Author: Eugene Nalimov

Date: 10:48:49 12/09/03

Go up one level in this thread


On December 09, 2003 at 13:30:11, Slater Wold wrote:

>On December 09, 2003 at 13:17:55, Robert Hyatt wrote:
>
>>On December 09, 2003 at 13:04:01, Slater Wold wrote:
>>
>>>On December 09, 2003 at 12:49:17, Robert Hyatt wrote:
>>>
>>>>On December 09, 2003 at 12:33:20, Slater Wold wrote:
>>>>
>>>>>On December 09, 2003 at 11:49:19, Mathieu Pagé wrote:
>>>>>
>>>>>>On December 09, 2003 at 11:16:02, stuart taylor wrote:
>>>>>>
>>>>>>>Is 2.2 Ghz. of a 64-bit computer a similar speed for chess as is 4.4 is it were
>>>>>>>a 32-bit one?
>>>>>>>If not, what?
>>>>>>>S.Taylor
>>>>>>
>>>>>>Hi!
>>>>>>
>>>>>>No, it is not.
>>>>>>
>>>>>>64-bit computer are not twice as fast as 32-bit ones. The number of bit
>>>>>>represent the natural lenght of an number on a cpu. Since chess engines use lot
>>>>>>of 64 bits numbers they will run faster on 64 bits machines because on 32-bit
>>>>>>machines they have to do some trick to do 64 bits maths that are natural on a 64
>>>>>>bit cpu.
>>>>>>
>>>>>>I dont think the improvement will be in the range of 2x speed up. Anyway it will
>>>>>>vary from diffrents engines.
>>>>>>
>>>>>>Mathieu
>>>>>
>>>>>GCP reported 70% with Sjeng.
>>>>>
>>>>>Bob has reported about 50% with Crafty.
>>>>
>>>>Not exactly.  I reported 1.0M with a 2.8ghz xeon, vs 1.6M with a 1.8ghz
>>>>opteron.  If you factor in a clock speed equalization, the xeon slows to
>>>>1.8ghz and would produce about 650K nodes per second and the opteron would
>>>>be more than 2x faster.
>>>>
>>>>I have not done a direct comparison of 32 bit code vs 64 bit code on the
>>>>opteron as I have no 32 bit compiler available there.  If I get to do that
>>>>at some point it time, it would be interesting.  It would be more interesting
>>>>to be able to say "use only 32 bit ops, but use all 16 registers" to get a
>>>>_real_ feel for what 64 bits offers over 32 bits, but that looks even
>>>>harder to test.
>>>
>>>Well, we can always deduct.  :)
>>>
>>>An opteron 144 (1.8Ghz) running SuSe and gcc33, using -m32 to produce 32 bit
>>>code, got these results on 186.crafty:
>>
>>We can't compare with that at all.
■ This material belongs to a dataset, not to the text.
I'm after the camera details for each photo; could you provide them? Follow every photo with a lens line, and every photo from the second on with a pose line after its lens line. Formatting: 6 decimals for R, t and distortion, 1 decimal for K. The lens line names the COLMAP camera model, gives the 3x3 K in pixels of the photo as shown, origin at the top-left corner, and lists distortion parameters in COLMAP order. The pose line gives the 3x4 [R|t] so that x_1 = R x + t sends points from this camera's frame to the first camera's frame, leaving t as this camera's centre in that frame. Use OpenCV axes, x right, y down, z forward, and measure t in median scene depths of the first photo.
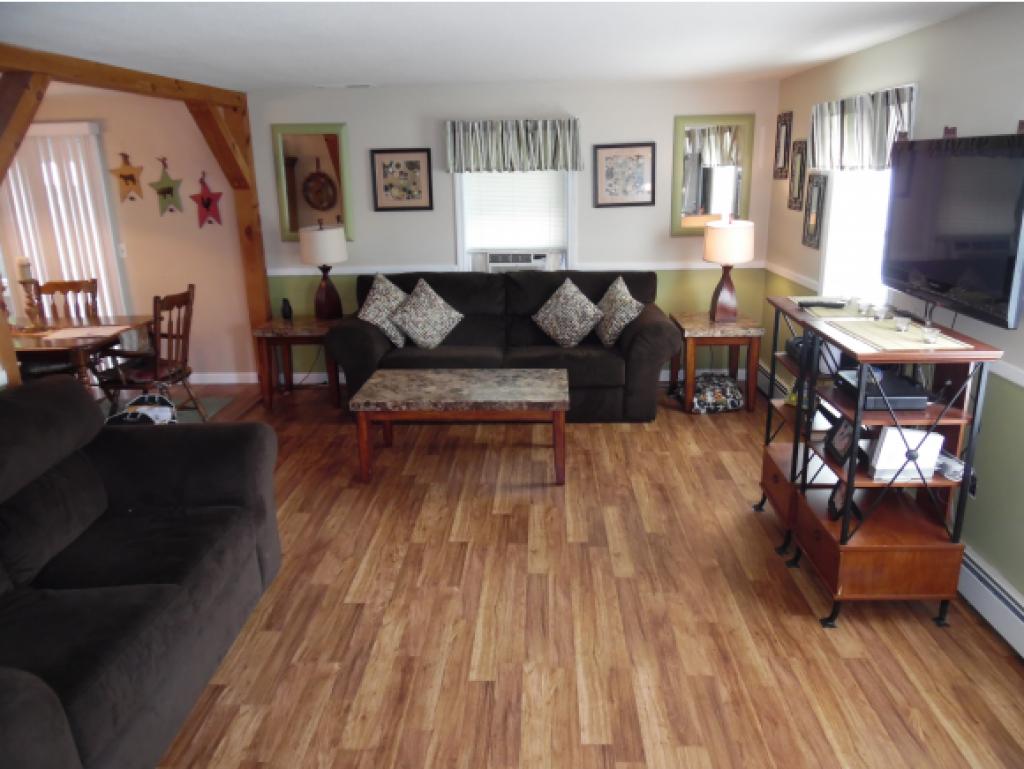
lens RADIAL K [[714.6, 0, 512.0], [0, 714.6, 384.5], [0, 0, 1]] dist [-0.030373, 0.004316]
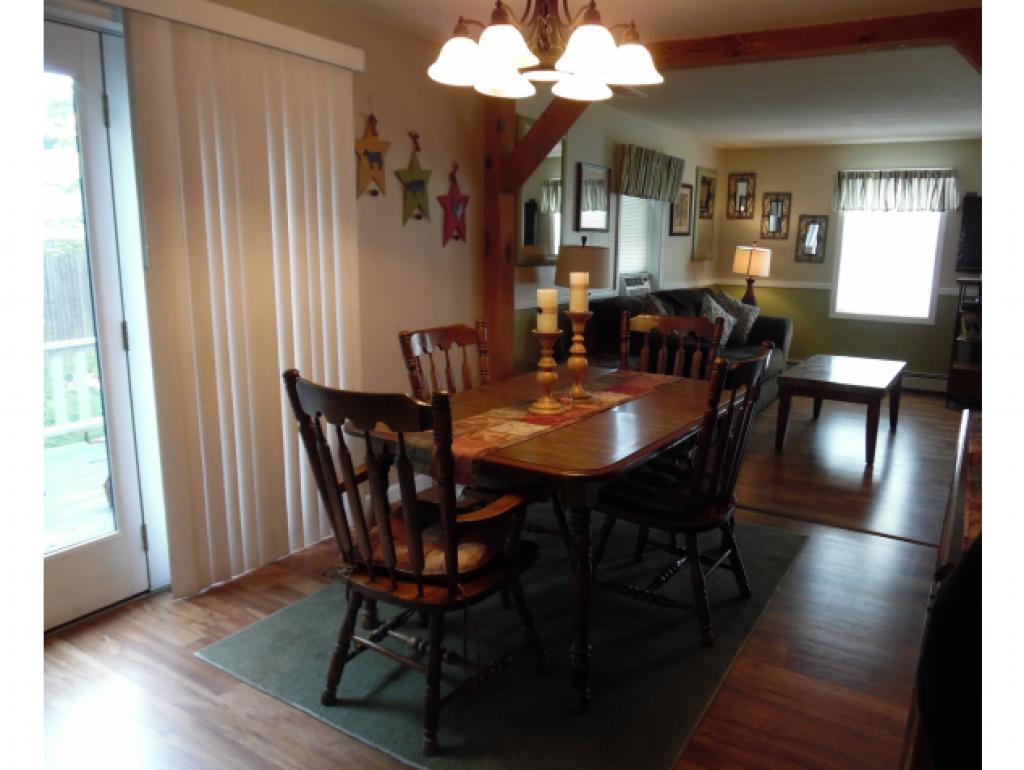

That is a _way_ old version, obviously.
>>
>>I can't do -m32 on this machine, as the libraries are all -m64 and they
>>become incompatible (I have already tried this a few days back in fact.)
>>
>>
>>>
>>>90.1 1109
>>>
>>>The fastest 2.8Ghz Xeon on SPEC's website does:
>>>
>>>92.0 1087 (2k AS IC++ 7.0 compiler)
>>>
>>>
>>>For all practical purposes, we can say that a O144  a P4 2.8Ghz Xeon are
>>>'comparible'.
>>
>>OK. Can't argue there with no data of my own to rely on..
>>
>>
>>
>>>
>>>1.0M to 1.6M = 60% speedup
>>
>>Not directly attributable to 64 bit however.  -m32 restricts you to 8
>>registers, while -m64 adds the other 8.  That also factors in and makes
>>this less clear.
>
>Like I said, it was just a 'deduction'.  I know you're pretty scientific, but
>this was just a rough comparison.
>
>I'd be confident in this statement however:  "64-bits, depending on application,
>can speedup a typical chess program from 40% to 70%."
>
>Which is nice, considering it is practically 'free'.

I am not so sure.

Please take a look at one of the recent Opteron SPEC admissions:
http://www.spec.org/cpu2000/results/res2003q4/cpu2000-20030922-02519.html.

3 out of 12 programs (1/4 of all programs) were compiled with "-m32" flag,
because they are faster in 32-bit mode.